[Recorded data]
----------

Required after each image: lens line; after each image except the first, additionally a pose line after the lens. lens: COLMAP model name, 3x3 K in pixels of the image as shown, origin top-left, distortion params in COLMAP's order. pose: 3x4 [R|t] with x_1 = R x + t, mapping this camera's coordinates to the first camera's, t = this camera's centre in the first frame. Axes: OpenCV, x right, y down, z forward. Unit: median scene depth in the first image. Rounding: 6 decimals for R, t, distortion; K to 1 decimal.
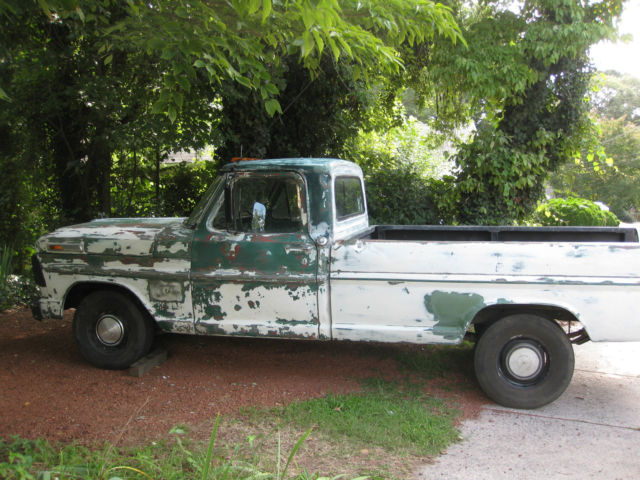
lens RADIAL K [[697.0, 0, 320.2], [0, 697.0, 239.2], [0, 0, 1]] dist [-0.128766, 0.000000]
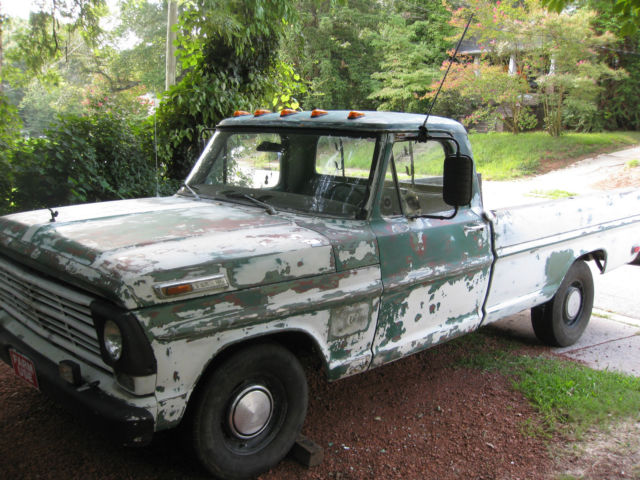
lens RADIAL K [[697.0, 0, 321.7], [0, 697.0, 237.7], [0, 0, 1]] dist [-0.128766, 0.000000]
pose [[0.556715, -0.138582, 0.819062, -0.774581], [0.063415, 0.990199, 0.124435, -0.085368], [-0.828280, -0.017334, 0.560047, 0.671510]]
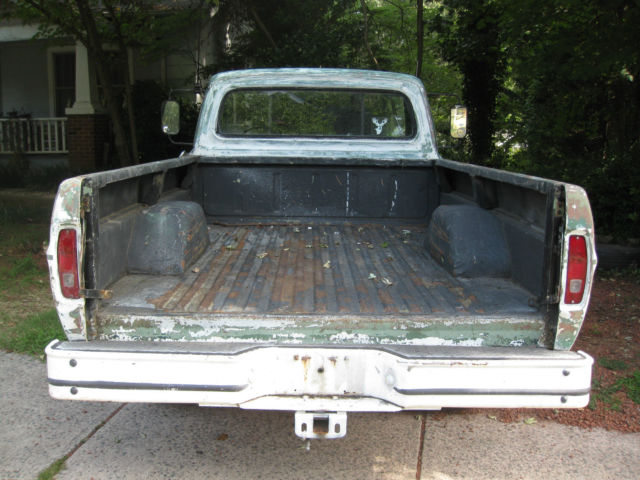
lens RADIAL K [[697.0, 0, 323.9], [0, 697.0, 241.1], [0, 0, 1]] dist [-0.128766, 0.000000]
pose [[0.243051, 0.157477, -0.957145, 0.955075], [-0.098088, 0.985666, 0.137261, -0.029100], [0.965041, 0.060523, 0.255014, 0.916251]]
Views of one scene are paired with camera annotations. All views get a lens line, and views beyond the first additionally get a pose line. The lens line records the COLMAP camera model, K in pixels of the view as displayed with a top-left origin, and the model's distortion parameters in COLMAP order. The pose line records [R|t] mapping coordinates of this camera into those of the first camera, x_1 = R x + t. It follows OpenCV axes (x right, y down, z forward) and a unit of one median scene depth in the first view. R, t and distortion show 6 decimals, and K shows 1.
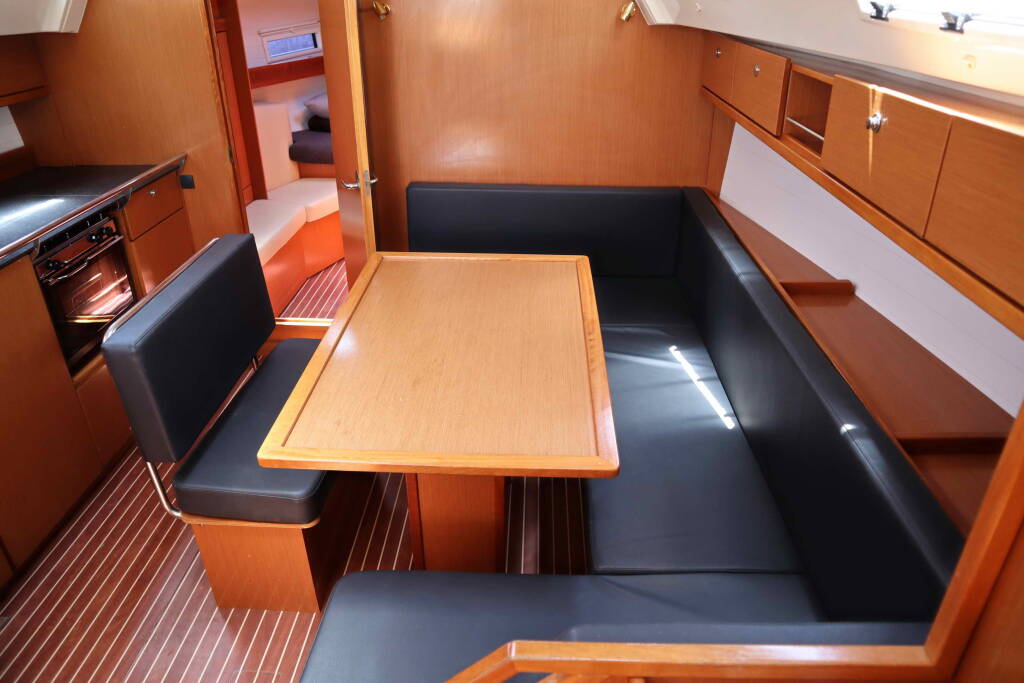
lens RADIAL K [[705.4, 0, 511.3], [0, 705.4, 336.6], [0, 0, 1]] dist [-0.112630, 0.063842]
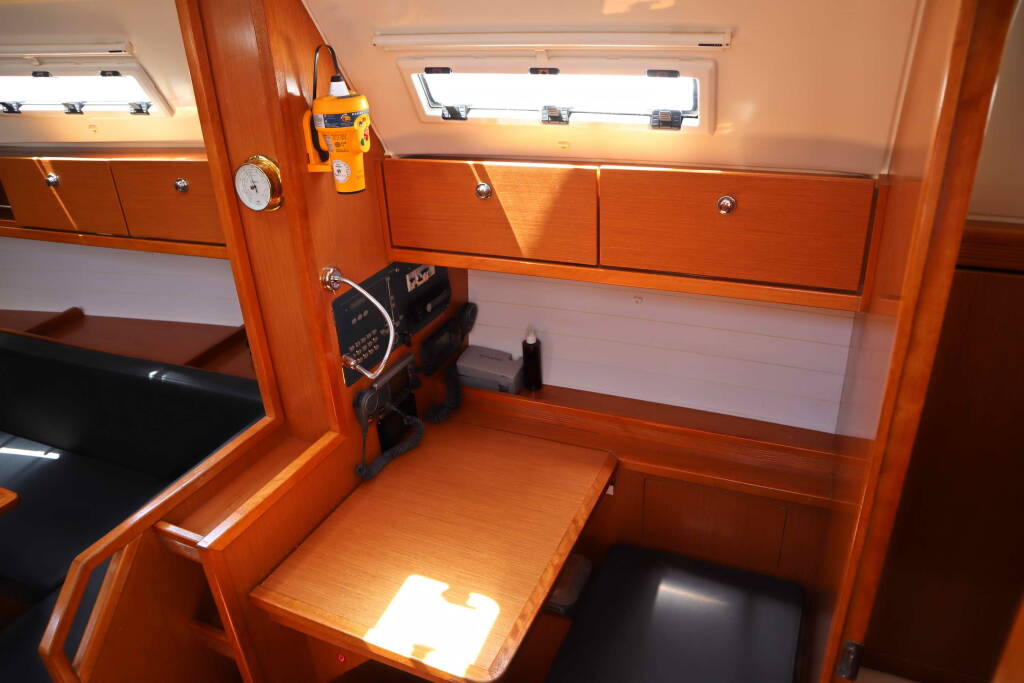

----------

§ TASK ITEM
Arrange each line of the listing above as a string in a JSON list, one string per line. Leave out blank lines and the pictures.

§ SOLUTION TO THE PROBLEM
[
  "Required after each image: lens line; after each image except the first, additionally a pose line after the lens. lens: COLMAP model name, 3x3 K in pixels of the image as shown, origin top-left, distortion params in COLMAP's order. pose: 3x4 [R|t] with x_1 = R x + t, mapping this camera's coordinates to the first camera's, t = this camera's centre in the first frame. Axes: OpenCV, x right, y down, z forward. Unit: median scene depth in the first image. Rounding: 6 decimals for R, t, distortion; K to 1 decimal.",
  "lens RADIAL K [[697.0, 0, 320.2], [0, 697.0, 239.2], [0, 0, 1]] dist [-0.128766, 0.000000]",
  "lens RADIAL K [[697.0, 0, 321.7], [0, 697.0, 237.7], [0, 0, 1]] dist [-0.128766, 0.000000]",
  "pose [[0.556715, -0.138582, 0.819062, -0.774581], [0.063415, 0.990199, 0.124435, -0.085368], [-0.828280, -0.017334, 0.560047, 0.671510]]",
  "lens RADIAL K [[697.0, 0, 323.9], [0, 697.0, 241.1], [0, 0, 1]] dist [-0.128766, 0.000000]",
  "pose [[0.243051, 0.157477, -0.957145, 0.955075], [-0.098088, 0.985666, 0.137261, -0.029100], [0.965041, 0.060523, 0.255014, 0.916251]]",
  "Views of one scene are paired with camera annotations. All views get a lens line, and views beyond the first additionally get a pose line. The lens line records the COLMAP camera model, K in pixels of the view as displayed with a top-left origin, and the model's distortion parameters in COLMAP order. The pose line records [R|t] mapping coordinates of this camera into those of the first camera, x_1 = R x + t. It follows OpenCV axes (x right, y down, z forward) and a unit of one median scene depth in the first view. R, t and distortion show 6 decimals, and K shows 1.",
  "lens RADIAL K [[705.4, 0, 511.3], [0, 705.4, 336.6], [0, 0, 1]] dist [-0.112630, 0.063842]"
]